2

Im a begginer. I know indexes are necessary for performance boosts, but i want to know how they actually work behind the scenes. Beforehand, I used to think that we should make indexes on those columns which are included in where clause (which I realized is wrong)

For example, SELECT * from MARKS where marks_obtained > 50

Consider that there's a clustered index on primary key of this table and I created a non-clustered index on marks_obtained column as its there in my where clause.

My perception: So the leaf nodes will be containing pointers to clustered index and as clustered index points to actual rows, it will select entire rows (due to asteric in my query)

Scenario
I came across following query (from AdventureWorks DB on which a non-clustered index was created) which works fine and took less than a second to execute 3200000 rows until a new column was inserted into it:

Query

SELECT x.* 
INTO#X
FROM dbo.bigProduct AS p
CROSS APPLY
(
SELECT TOP 1000 *
FROM dbo.bigTransactionHistory AS bth
WHERE 
     bth.ProductId = p.bth.ProductId 
ORDER BY
     TransactionDate DESC
) AS x
WHERE 
    p.ProductId BETWEEN 1000 AND 7500
GO

NEW INSERTED COLUMN

ALTER TABLE dbo.bigTransactionHistory 
ADD CustomerId INT NULL

After insertion of above column it took 17 seconds! means 17 times slower.
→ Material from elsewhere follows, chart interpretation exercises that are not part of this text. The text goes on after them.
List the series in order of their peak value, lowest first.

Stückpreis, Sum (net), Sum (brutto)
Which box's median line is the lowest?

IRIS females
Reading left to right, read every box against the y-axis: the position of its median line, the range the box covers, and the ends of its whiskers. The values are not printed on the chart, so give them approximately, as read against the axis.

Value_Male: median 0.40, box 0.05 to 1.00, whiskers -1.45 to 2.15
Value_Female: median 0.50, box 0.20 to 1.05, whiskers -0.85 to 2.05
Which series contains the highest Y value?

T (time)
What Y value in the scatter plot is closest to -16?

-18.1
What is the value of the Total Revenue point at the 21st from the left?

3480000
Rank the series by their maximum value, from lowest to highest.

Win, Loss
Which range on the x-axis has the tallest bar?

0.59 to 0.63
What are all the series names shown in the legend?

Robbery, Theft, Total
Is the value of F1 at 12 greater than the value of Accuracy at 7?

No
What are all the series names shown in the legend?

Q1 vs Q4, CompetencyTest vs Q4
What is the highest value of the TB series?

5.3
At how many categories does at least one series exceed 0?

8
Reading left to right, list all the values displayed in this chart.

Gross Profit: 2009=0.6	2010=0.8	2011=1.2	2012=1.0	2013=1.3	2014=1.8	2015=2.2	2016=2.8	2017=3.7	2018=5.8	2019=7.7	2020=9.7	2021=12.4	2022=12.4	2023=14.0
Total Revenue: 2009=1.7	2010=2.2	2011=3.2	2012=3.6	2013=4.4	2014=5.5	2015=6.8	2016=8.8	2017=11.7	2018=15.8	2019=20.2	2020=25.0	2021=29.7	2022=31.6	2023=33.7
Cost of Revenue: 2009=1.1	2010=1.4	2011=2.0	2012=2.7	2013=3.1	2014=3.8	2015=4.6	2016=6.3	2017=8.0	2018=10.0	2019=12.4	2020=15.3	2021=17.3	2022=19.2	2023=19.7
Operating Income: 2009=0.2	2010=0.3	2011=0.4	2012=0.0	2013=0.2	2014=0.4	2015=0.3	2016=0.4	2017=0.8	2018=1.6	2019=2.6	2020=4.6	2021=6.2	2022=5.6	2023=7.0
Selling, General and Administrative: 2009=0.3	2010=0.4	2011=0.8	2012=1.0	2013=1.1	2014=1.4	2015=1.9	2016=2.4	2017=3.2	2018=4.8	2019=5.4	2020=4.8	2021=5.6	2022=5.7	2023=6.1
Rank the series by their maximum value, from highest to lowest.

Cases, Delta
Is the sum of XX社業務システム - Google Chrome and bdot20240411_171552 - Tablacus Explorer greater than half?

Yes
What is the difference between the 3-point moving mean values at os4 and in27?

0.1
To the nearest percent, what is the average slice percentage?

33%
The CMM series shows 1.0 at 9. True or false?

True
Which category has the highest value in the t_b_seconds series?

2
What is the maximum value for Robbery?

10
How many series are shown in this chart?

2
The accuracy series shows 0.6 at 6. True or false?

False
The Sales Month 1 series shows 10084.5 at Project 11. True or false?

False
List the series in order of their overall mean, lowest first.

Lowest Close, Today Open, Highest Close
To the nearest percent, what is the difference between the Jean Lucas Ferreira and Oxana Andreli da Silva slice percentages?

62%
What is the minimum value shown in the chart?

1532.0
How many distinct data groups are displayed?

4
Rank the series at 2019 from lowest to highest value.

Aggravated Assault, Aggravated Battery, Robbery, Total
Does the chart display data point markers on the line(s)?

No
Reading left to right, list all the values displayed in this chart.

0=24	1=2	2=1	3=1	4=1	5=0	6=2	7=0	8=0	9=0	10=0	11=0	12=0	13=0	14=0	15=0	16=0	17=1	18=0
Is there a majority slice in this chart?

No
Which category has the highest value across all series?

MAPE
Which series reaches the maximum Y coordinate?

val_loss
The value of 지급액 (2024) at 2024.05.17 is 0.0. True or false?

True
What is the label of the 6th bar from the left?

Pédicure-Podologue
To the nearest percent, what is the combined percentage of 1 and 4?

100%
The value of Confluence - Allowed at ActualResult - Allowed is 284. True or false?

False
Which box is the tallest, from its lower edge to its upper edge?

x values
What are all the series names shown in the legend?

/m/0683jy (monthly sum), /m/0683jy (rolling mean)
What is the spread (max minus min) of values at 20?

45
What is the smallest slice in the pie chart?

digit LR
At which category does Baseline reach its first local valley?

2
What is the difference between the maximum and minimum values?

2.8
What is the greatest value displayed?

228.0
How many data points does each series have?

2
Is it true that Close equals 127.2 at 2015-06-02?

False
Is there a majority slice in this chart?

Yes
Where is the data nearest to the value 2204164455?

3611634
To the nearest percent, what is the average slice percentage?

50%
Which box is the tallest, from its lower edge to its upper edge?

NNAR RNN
A non-clusered index was now missing CustomerId column in the index. Just after including CustomerId, problem was gone.

Question CustomerId seemed to be the culprit until it was added to the index. BUT HOW???

Sadiq
  • 786
  • 1
  • 10
  • 35
  • You are inserting into temp table so actually **write** operations could take additional time. I want to say that all the operations are not performed "in the air" and each one does have consequences. Prior operation could take that few time because of recent relevant cache contents (how long would it perform after DBCC DROPCLEANBUFFERS?) Prior operation caused writes of 3.2M rows into tempdb. There is a chance that 17s took file enlargement of tempdb. How many page splits happened after column insert? Did you recreate (defragment) clustered index after that? – Ivan Starostin Mar 19 '16 at 15:49
  • It's not only about _"how does index work on select"_. Every action you performed had an effect. Select had effect, as well as insert, column create, and another select-into. And I don't quite understand why you started talking about `MARKS` table, but ran tests on two other tables. – Ivan Starostin Mar 19 '16 at 15:51
  • DBCCDROPCLEANBUFFERS was performed prior to the execution of above Query. Yes, Clusered index was recreated(with CustomerId column including) after new inserted column – Sadiq Mar 19 '16 at 16:39
  • Post both plans as usr mentioned. And may be IO statistics. – Ivan Starostin Mar 19 '16 at 16:40

1 Answers1

0

The execution plan would answer this but I'll make a guess: The non-clustered index was no longer enough to satisfy the query after the additional column had been added. This can cause the index to not be used anymore. It also can cause one clustered index seek per row.

Learn to read execution plans. Turn on the "actual execution plan" feature routinely for each query that you test.

usr
  • 168,620
  • 35
  • 240
  • 369